*Exercise objective:* Extract every line below word for word, omitting the pictures from your answer.
***
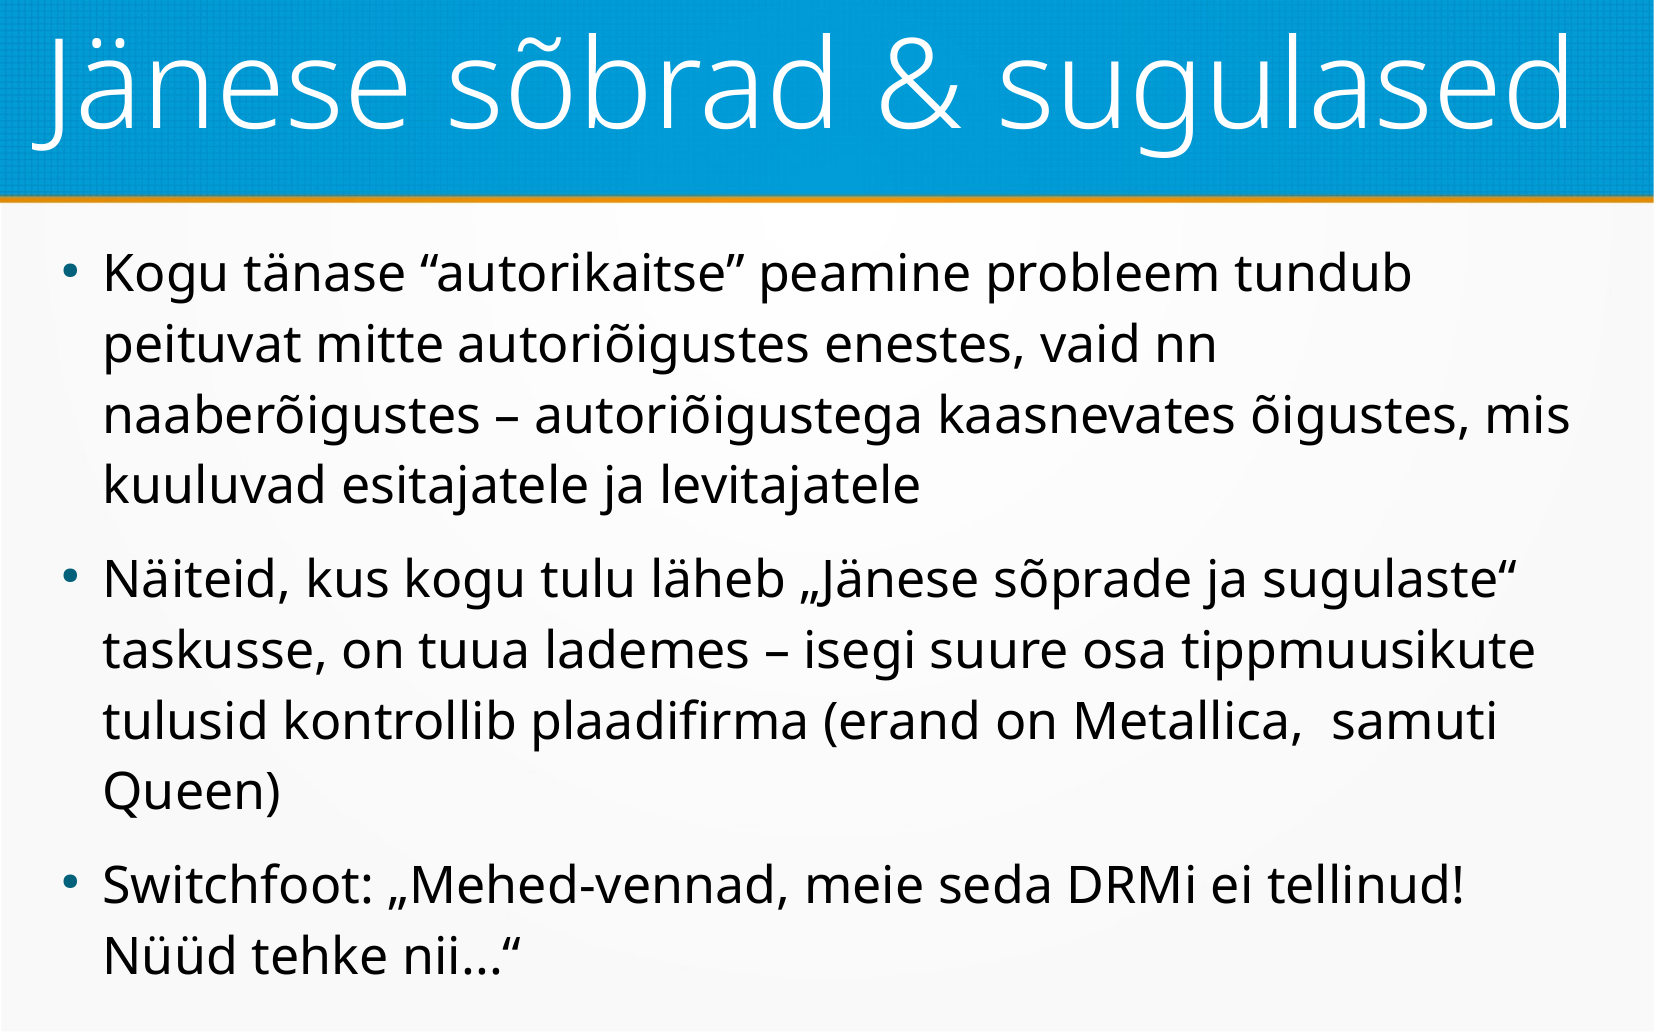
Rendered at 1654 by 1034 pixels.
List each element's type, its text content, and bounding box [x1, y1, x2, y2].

list Kogu tänase “autorikaitse” peamine probleem tundub peituvat mitte autoriõigustes enestes, vaid nn naaberõigustes – autoriõigustega kaasnevates õigustes, mis kuuluvad esitajatele ja levitajatele Näiteid, kus kogu tulu läheb „Jänese sõprade ja sugulaste“ taskusse, on tuua lademes – isegi suure osa tippmuusikute tulusid kontrollib plaadifirma (erand on Metallica, samuti Queen) Switchfoot: „Mehed-vennad, meie seda DRMi ei tellinud! Nüüd tehke nii...“ [47, 236, 1607, 1002]
title Jänese sõbrad & sugulased [43, 0, 1619, 166]
picture [0, 195, 1654, 1034]
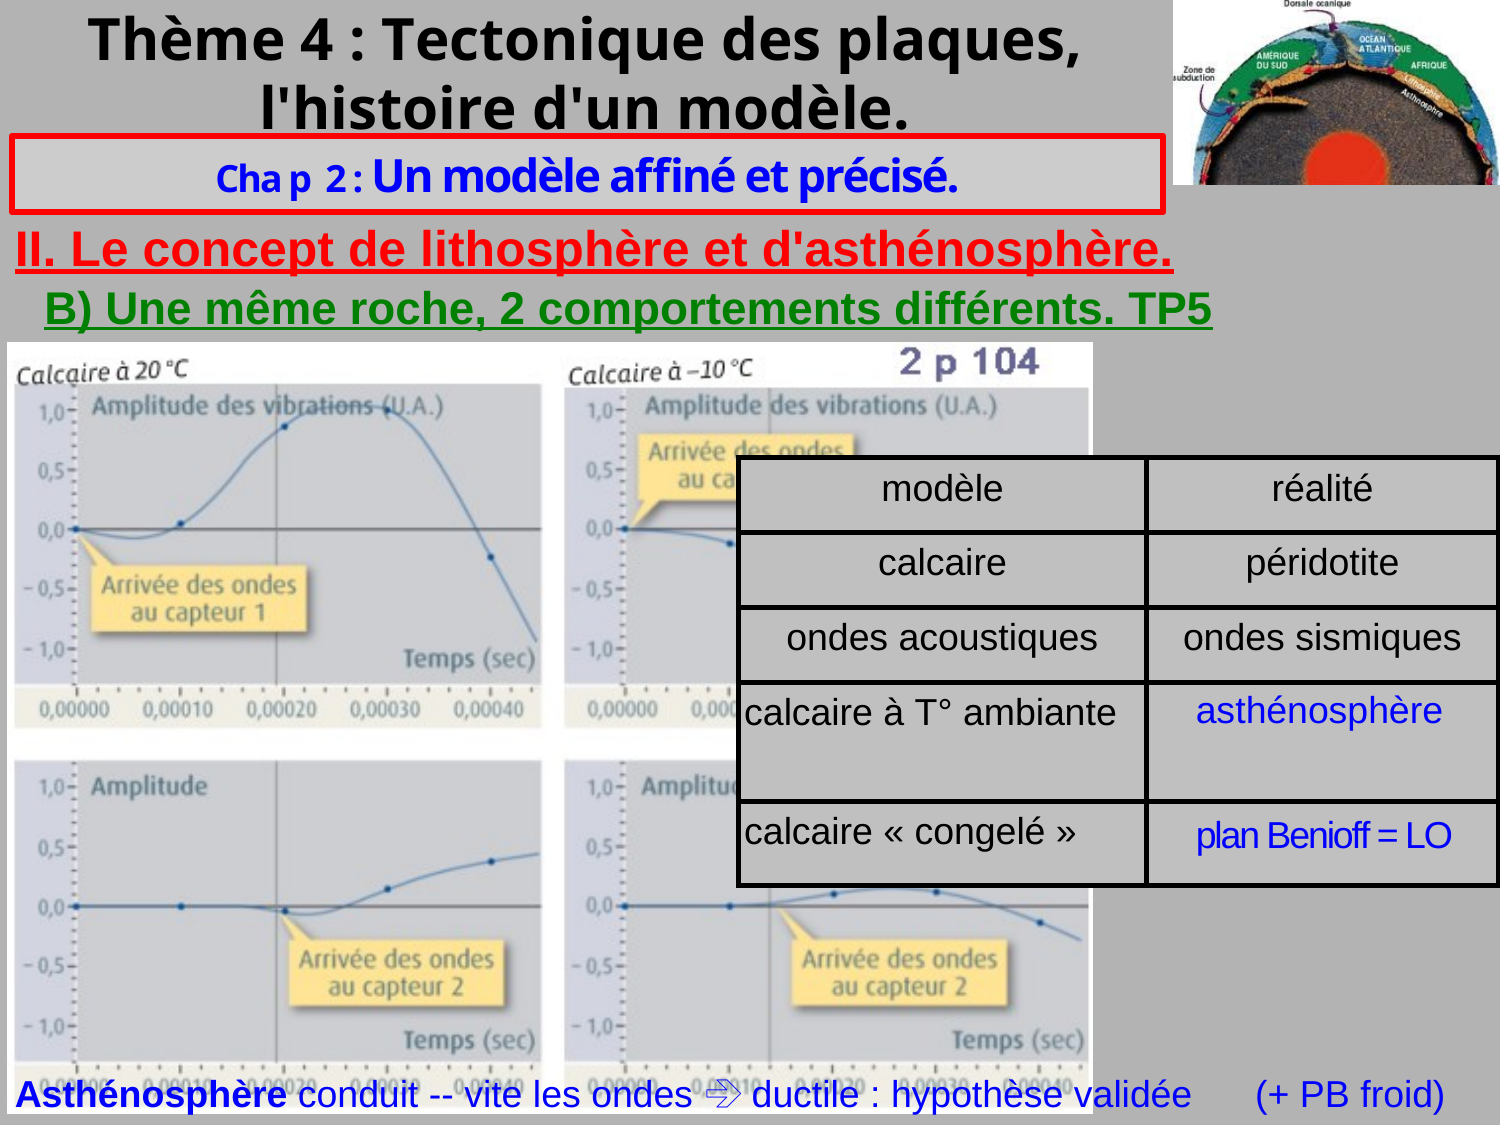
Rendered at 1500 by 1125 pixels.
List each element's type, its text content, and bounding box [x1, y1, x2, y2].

table_cell [1149, 685, 1496, 799]
text_box Cha p 2 : Un modèle affiné et précisé. [11, 135, 1164, 213]
picture [7, 342, 1093, 1062]
text_box II. Le concept de lithosphère et d'asthénosphère. [0, 208, 1418, 284]
table_cell calcaire « congelé » [741, 804, 1144, 883]
table_header modèle [741, 460, 1144, 530]
text_box Thème 4 : Tectonique des plaques, l'histoire d'un modèle. [0, 0, 1173, 150]
text_box Asthénosphère conduit -- vite les ondes  ductile : hypothèse validée (+ PB froid) [0, 1062, 1477, 1123]
table_header réalité [1149, 460, 1496, 530]
text_box plan Benioff = LO [1181, 803, 1477, 863]
table_cell calcaire [741, 535, 1144, 605]
table_cell ondes acoustiques [741, 610, 1144, 680]
table_cell ondes sismiques [1149, 610, 1496, 680]
text_box B) Une même roche, 2 comportements différents. TP5 [29, 271, 1500, 342]
table_cell [1149, 804, 1496, 883]
text_box asthénosphère [1181, 678, 1477, 739]
picture [1173, 0, 1500, 185]
table_cell péridotite [1149, 535, 1496, 605]
table_cell calcaire à T° ambiante [741, 685, 1144, 799]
***
*Correct response:*
Rendered at 1654 by 1034 pixels.
List each element's type, its text content, and bounding box [x1, y1, x2, y2].

list Kogu tänase “autorikaitse” peamine probleem tundub peituvat mitte autoriõigustes enestes, vaid nn naaberõigustes – autoriõigustega kaasnevates õigustes, mis kuuluvad esitajatele ja levitajatele Näiteid, kus kogu tulu läheb „Jänese sõprade ja sugulaste“ taskusse, on tuua lademes – isegi suure osa tippmuusikute tulusid kontrollib plaadifirma (erand on Metallica, samuti Queen) Switchfoot: „Mehed-vennad, meie seda DRMi ei tellinud! Nüüd tehke nii...“ [47, 236, 1607, 1002]
title Jänese sõbrad & sugulased [43, 0, 1619, 166]
picture [0, 195, 1654, 1034]
Rendered at 1500 by 1125 pixels.
List each element's type, its text content, and bounding box [x1, y1, x2, y2].

table_cell [1149, 685, 1496, 799]
text_box Cha p 2 : Un modèle affiné et précisé. [11, 135, 1164, 213]
picture [7, 342, 1093, 1062]
text_box II. Le concept de lithosphère et d'asthénosphère. [0, 208, 1418, 284]
table_cell calcaire « congelé » [741, 804, 1144, 883]
table_header modèle [741, 460, 1144, 530]
text_box Thème 4 : Tectonique des plaques, l'histoire d'un modèle. [0, 0, 1173, 150]
text_box Asthénosphère conduit -- vite les ondes  ductile : hypothèse validée (+ PB froid) [0, 1062, 1477, 1123]
table_header réalité [1149, 460, 1496, 530]
text_box plan Benioff = LO [1181, 803, 1477, 863]
table_cell calcaire [741, 535, 1144, 605]
table_cell ondes acoustiques [741, 610, 1144, 680]
table_cell ondes sismiques [1149, 610, 1496, 680]
text_box B) Une même roche, 2 comportements différents. TP5 [29, 271, 1500, 342]
table_cell [1149, 804, 1496, 883]
text_box asthénosphère [1181, 678, 1477, 739]
picture [1173, 0, 1500, 185]
table_cell péridotite [1149, 535, 1496, 605]
table_cell calcaire à T° ambiante [741, 685, 1144, 799]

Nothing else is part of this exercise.